▸ ENTRIES SHOWN

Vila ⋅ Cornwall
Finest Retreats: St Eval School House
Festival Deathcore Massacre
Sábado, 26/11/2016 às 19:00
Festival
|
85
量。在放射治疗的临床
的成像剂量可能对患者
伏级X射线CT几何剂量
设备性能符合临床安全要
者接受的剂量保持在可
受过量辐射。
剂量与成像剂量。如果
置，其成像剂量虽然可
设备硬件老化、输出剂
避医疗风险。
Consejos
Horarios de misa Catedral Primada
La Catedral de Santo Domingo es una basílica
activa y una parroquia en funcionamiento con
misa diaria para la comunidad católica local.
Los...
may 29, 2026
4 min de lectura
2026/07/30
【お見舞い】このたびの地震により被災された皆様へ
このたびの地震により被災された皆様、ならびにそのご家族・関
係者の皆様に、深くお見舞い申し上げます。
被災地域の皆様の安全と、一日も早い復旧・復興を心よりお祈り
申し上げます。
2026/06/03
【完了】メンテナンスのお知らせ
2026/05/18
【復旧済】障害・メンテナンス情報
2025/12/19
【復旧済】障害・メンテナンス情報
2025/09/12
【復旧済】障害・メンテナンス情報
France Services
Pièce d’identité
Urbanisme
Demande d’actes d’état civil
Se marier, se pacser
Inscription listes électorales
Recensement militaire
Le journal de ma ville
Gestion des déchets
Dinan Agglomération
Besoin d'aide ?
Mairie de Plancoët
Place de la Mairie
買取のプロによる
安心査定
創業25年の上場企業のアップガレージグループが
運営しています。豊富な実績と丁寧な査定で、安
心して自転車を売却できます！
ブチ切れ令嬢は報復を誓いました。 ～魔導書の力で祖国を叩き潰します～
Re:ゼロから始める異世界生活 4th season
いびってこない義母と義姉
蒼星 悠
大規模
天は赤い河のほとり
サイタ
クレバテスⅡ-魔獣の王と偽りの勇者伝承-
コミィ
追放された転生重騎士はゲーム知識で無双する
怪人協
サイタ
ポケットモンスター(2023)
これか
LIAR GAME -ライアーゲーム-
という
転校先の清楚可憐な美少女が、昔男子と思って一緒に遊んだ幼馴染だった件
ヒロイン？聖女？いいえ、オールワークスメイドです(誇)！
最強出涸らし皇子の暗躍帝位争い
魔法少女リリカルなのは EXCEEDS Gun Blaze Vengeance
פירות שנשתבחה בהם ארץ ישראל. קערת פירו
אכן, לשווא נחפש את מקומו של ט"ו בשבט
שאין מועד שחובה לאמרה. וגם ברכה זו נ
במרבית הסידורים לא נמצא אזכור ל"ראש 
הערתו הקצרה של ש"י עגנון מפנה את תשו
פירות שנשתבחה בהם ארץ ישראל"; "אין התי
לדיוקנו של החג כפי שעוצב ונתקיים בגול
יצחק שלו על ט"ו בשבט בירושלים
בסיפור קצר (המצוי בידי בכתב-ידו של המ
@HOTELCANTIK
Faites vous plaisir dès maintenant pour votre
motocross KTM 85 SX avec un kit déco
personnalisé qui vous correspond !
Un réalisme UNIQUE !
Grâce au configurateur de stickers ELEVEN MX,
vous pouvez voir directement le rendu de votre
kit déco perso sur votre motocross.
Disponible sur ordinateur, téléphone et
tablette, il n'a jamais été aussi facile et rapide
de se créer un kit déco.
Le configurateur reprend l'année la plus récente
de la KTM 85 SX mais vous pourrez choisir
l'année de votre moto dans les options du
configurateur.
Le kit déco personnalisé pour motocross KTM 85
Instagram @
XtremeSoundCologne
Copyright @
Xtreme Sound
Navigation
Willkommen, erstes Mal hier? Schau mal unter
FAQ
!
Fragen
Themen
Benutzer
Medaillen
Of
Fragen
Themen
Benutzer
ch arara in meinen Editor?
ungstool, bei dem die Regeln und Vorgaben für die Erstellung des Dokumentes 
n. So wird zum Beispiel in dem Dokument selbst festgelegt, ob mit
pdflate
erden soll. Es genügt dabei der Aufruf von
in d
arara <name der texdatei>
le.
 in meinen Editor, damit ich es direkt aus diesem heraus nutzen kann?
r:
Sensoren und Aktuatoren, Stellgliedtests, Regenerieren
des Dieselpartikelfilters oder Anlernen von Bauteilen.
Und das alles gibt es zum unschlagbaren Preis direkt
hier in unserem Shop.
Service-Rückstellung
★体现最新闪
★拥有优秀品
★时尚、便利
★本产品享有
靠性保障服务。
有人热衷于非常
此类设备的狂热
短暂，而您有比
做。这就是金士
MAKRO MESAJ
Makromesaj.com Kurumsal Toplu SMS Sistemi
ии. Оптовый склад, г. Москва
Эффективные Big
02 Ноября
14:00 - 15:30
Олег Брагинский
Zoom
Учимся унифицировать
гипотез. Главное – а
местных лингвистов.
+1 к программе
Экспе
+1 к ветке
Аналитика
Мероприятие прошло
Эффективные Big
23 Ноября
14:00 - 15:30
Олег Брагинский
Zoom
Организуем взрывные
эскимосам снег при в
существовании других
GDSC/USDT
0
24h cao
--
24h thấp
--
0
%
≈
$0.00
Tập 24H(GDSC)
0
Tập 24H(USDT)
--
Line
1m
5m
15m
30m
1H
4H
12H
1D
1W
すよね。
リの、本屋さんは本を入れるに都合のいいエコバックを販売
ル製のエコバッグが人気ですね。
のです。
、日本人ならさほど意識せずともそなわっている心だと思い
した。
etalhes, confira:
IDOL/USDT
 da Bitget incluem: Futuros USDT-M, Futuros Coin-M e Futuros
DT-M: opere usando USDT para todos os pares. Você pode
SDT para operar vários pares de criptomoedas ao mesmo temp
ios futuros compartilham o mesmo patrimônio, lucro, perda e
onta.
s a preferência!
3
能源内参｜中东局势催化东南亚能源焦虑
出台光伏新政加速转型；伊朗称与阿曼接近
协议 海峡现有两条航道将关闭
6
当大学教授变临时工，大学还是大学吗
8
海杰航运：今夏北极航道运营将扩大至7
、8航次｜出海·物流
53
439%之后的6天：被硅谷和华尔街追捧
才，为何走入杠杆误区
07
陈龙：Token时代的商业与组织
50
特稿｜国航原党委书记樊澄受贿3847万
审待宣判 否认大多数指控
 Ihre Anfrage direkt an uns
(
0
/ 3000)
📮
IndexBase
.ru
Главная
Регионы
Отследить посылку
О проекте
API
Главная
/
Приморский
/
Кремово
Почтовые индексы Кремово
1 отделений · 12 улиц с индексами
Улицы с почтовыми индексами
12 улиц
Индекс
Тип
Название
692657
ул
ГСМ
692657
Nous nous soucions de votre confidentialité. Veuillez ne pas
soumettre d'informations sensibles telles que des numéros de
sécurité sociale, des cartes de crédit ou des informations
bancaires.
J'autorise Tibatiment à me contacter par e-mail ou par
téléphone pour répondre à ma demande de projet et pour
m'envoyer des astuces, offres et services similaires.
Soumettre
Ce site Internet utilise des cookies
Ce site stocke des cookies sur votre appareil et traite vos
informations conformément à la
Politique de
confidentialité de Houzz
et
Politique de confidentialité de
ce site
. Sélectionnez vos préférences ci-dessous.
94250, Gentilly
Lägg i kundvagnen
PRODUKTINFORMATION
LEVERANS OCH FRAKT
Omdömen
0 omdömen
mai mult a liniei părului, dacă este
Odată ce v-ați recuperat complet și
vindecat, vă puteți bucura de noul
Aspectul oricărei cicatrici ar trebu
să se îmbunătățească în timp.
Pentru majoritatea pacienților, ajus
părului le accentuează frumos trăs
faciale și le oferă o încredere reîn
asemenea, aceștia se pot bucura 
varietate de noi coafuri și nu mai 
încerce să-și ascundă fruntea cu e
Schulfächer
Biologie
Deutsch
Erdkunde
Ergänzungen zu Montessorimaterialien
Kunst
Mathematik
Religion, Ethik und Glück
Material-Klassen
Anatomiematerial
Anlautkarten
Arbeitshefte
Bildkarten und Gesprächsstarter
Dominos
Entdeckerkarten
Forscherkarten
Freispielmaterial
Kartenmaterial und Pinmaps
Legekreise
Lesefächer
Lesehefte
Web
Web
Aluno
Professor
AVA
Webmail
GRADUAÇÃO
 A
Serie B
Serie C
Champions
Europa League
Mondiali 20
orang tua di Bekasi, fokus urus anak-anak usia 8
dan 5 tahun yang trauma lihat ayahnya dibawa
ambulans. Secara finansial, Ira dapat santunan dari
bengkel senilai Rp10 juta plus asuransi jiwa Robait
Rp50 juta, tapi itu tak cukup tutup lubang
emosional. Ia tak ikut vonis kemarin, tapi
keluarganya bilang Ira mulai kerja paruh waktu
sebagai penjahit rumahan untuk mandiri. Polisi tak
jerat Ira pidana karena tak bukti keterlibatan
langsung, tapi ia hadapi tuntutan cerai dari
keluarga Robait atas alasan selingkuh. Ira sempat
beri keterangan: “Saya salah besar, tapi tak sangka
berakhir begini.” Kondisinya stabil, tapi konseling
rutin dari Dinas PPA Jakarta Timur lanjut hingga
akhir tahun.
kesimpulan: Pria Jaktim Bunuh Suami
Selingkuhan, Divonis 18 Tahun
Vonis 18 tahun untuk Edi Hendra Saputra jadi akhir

▸ TASK BRIEF
Of the lines above, retype only those from the line containing "informations conformément à la" through the line containing "Odată ce v-ați recuperat complet și", including both, exactly.

▸ EXERCISE ANSWER
informations conformément à la
Politique de
confidentialité de Houzz
et
Politique de confidentialité de
ce site
. Sélectionnez vos préférences ci-dessous.
94250, Gentilly
Lägg i kundvagnen
PRODUKTINFORMATION
LEVERANS OCH FRAKT
Omdömen
0 omdömen
mai mult a liniei părului, dacă este
Odată ce v-ați recuperat complet și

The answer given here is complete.